Pandemonium did not limit this act of memory to the Philadelphia System’s extraordinary years of silence and isolation. Like Words Drawn in Water, Pandemonium argued for a synchronic model of history, in which “. . . threads of time collide, cross and intertwine, looping back on themselves.” [255] Its programmatic narrative ushered the listener through 1960s riots and 1970s​ closure then neglect. Its noise-makers were nineteenth-century bedframes, twentieth-century toilets, and, to dramatic effect, Cold War-era steel drums. Its electronic actuator (MIDI system, cords, and solenoids) injected the piece with a dystopian science fiction aesthetic that nodded also to the future. At the same time, Pandemonium referenced its own, twenty-first-century noise culture. Its dance passages invoked the relentless, percussive techno that originated in Detroit around 1988 and warped its way through rave culture of the 1990s. [256] Berlin had become a world center for techno as it was for sound art, presenting days-long dance parties in massive, industrial buildings scaled similarly to cellblock seven (Fig. 29). At the same time, Cardiff and Miller include Pandemonium in a suite of works - Feedback (2004), The Killing Machine (2007), and The Murder of Crows (2008) - with which they tried to respond to their experiences of reality during the presidency of George W. Bush (2001–2009). [257] While they were conceptualizing Pandemonium, the United States military began its “shock-and-awe” campaign in Iraq. Images of torture at Abu Ghraib circulated in the news media. Reports emerged, just after Pandemonium opened, of the Israeli air force deploying “sound bombs” in the Gaza Strip. [258]
 
Pandemonium loaned shared space to this full range of noisy associations, signifying fear and pleasure, magnetizing arousal and violent aggression, ruthless domination and raucous insubordination, spiraling chaos and systematic discipline. It heightened percipients’ awareness of their own sentient bodies in relation to a panopticon, symbol par excellence of the body’s modern subjugation. [259] It affirmed the body’s defiant relationality, its sensual, ecological interdependence and filled the space with audible allusions to reality’s conflicted forces. It seemed to suggest that the history of Eastern State Penitentiary was neither remote nor resolved and delineated no single future for sensory relations. Inducing a charged, physical state, it invited the percipient to reflect, perhaps even to act, on her capacity to feel and to congregate. It made a compelling case that our bodies remained as entangled with systems of power in 2005 as they were in 1829 and that this condition could elicit, then as now, a spiraling array of potential responses.
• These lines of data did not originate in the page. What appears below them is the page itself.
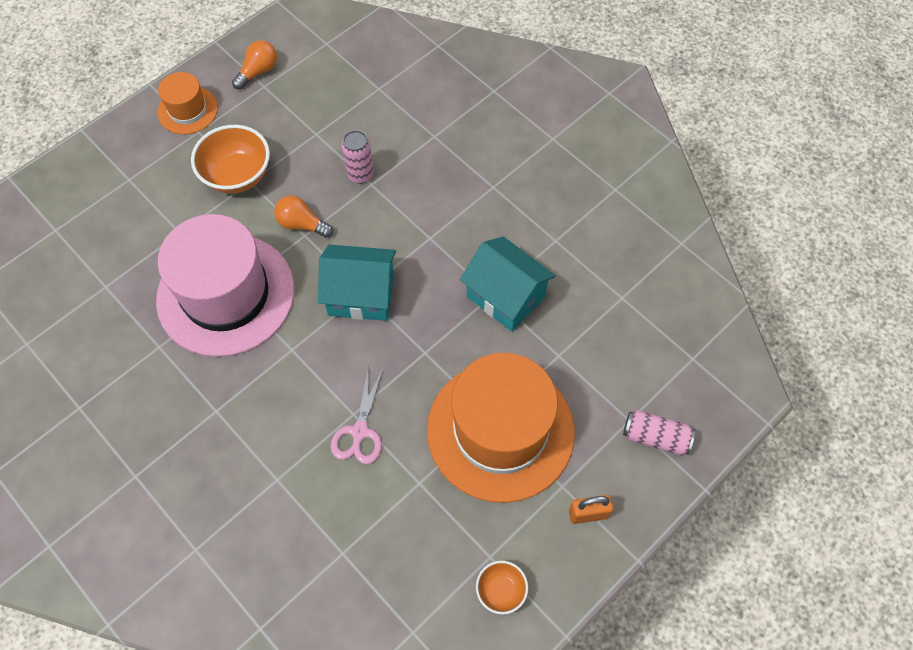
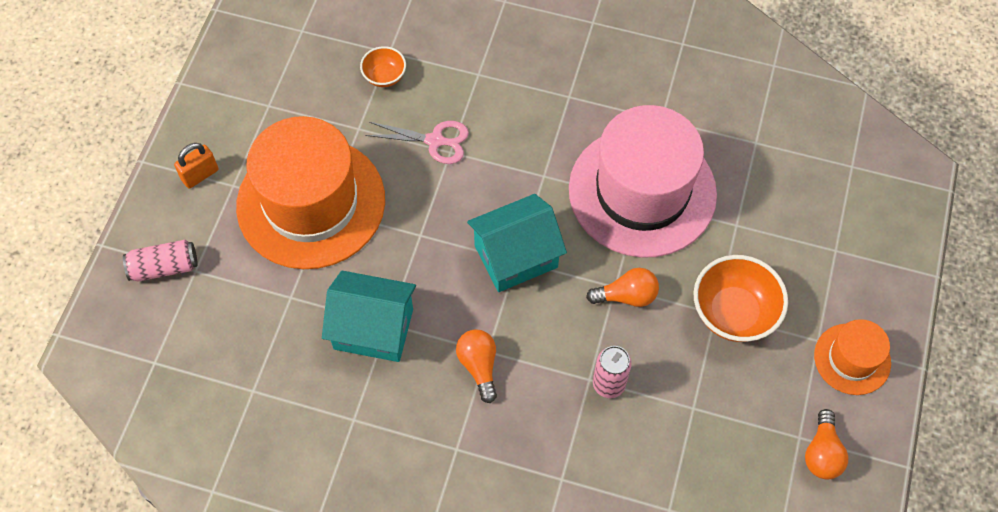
camera: 150 degrees right, 0 degrees up
pink scissors [331,366,383,464] -> pink scissors turned 120 degrees clockwise [365,121,469,164]
orange bowl [476,561,528,615] -> orange bowl moved to [360,46,406,87]
none -> orange light bulb [456,329,497,403]

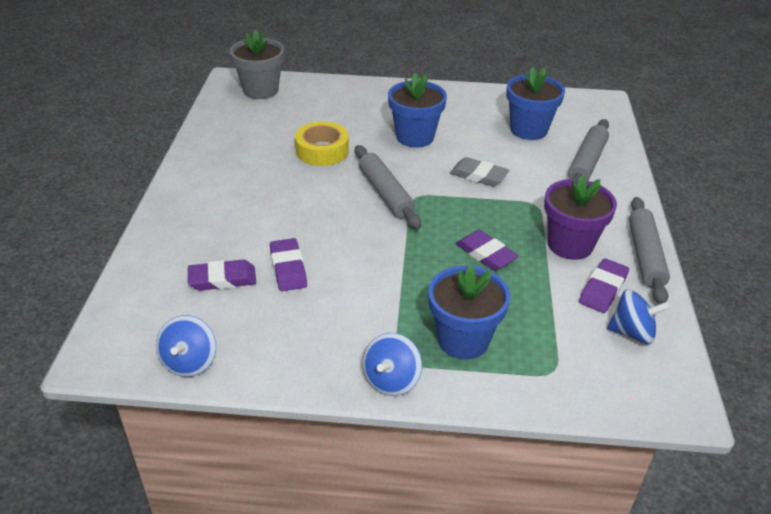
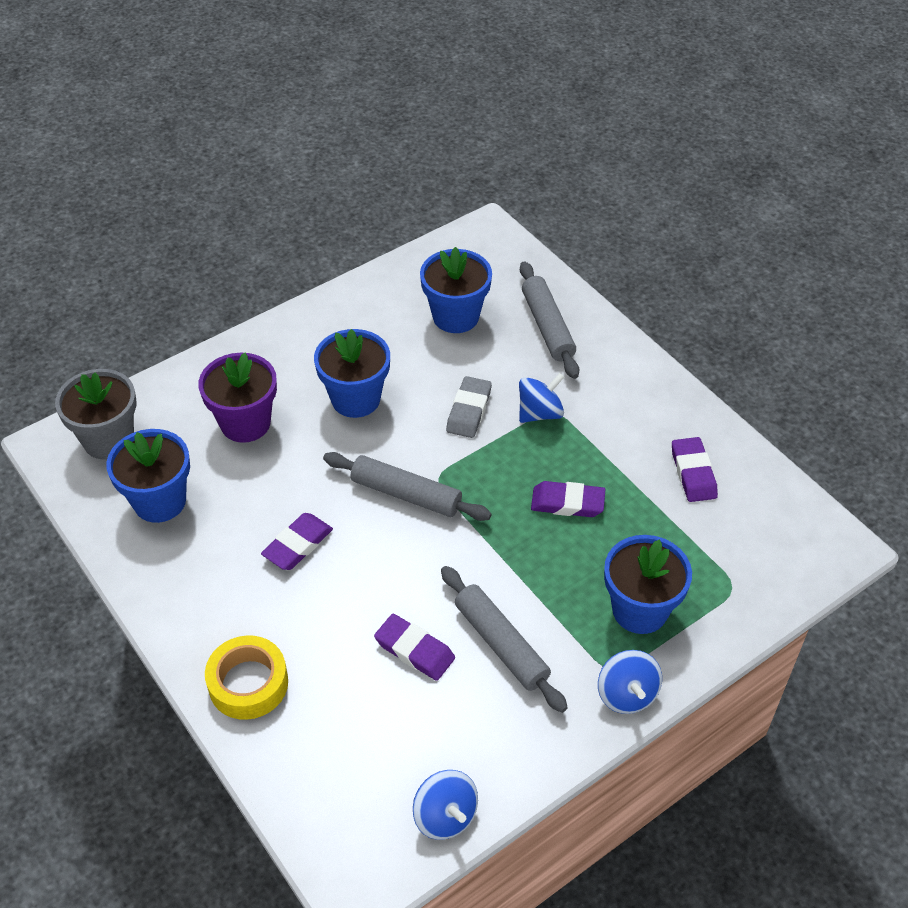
camera: 40 degrees left, 10 degrees up
purple eraser [188,259,256,291] -> purple eraser moved to [261,513,333,570]
yellow tape [295,122,349,166] -> yellow tape moved to [205,635,288,720]
grey eraser [450,157,509,187] -> grey eraser turned 60 degrees counterclockwise [446,376,492,438]
purple flower pot [544,175,617,260] -> purple flower pot moved to [198,353,277,443]
blue spinning top [607,289,670,344] -> blue spinning top moved to [519,373,564,423]
grey rolling pin [629,197,670,304] -> grey rolling pin moved to [441,566,568,713]
none -> blue flower pot [106,429,190,523]

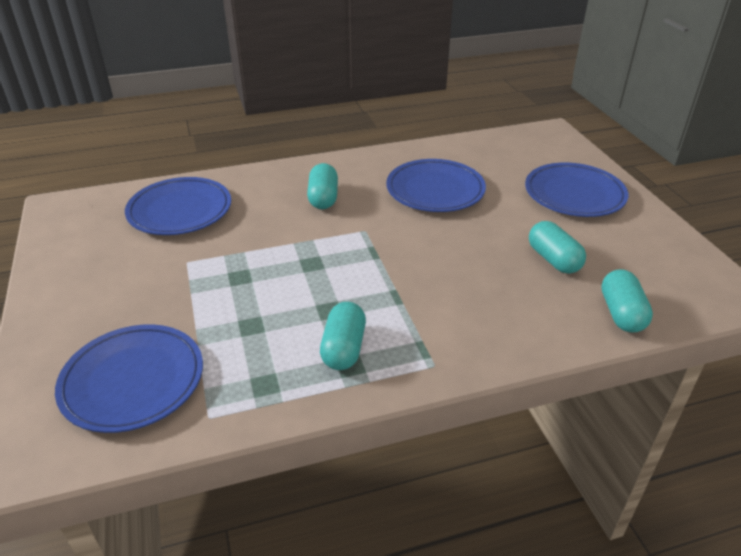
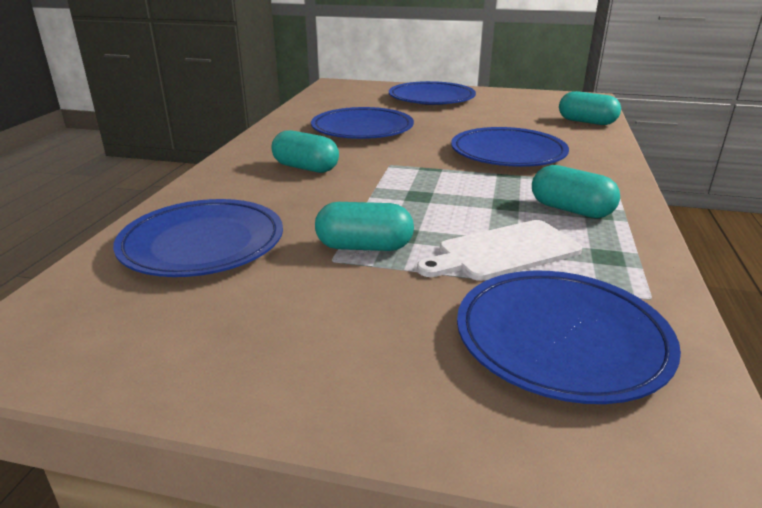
camera: 60 degrees left, 10 degrees down
turquoise capsule [529,221,586,274] -> turquoise capsule moved to [315,202,414,251]
none -> white cutting board [417,220,582,281]
none -> blue plate [451,127,569,167]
To make its case, Pandemonium harnessed sonic force, propelled by an onslaught of references to the defiantly meaningful and affective noises used both from the outside in to regiment bodies and from the inside out to motivate their transgression of systems that would deny their sensual interdependence. Pandemonium took an unequivocal stand against false claims that sounding bodies could be fixed, noises neutralized. Whether it spurred so active and pointed a corporeal meditation depended on the individual but, for all who witnessed it, Pandemonium droned on, loop after loop, sounding its ecstatic protest.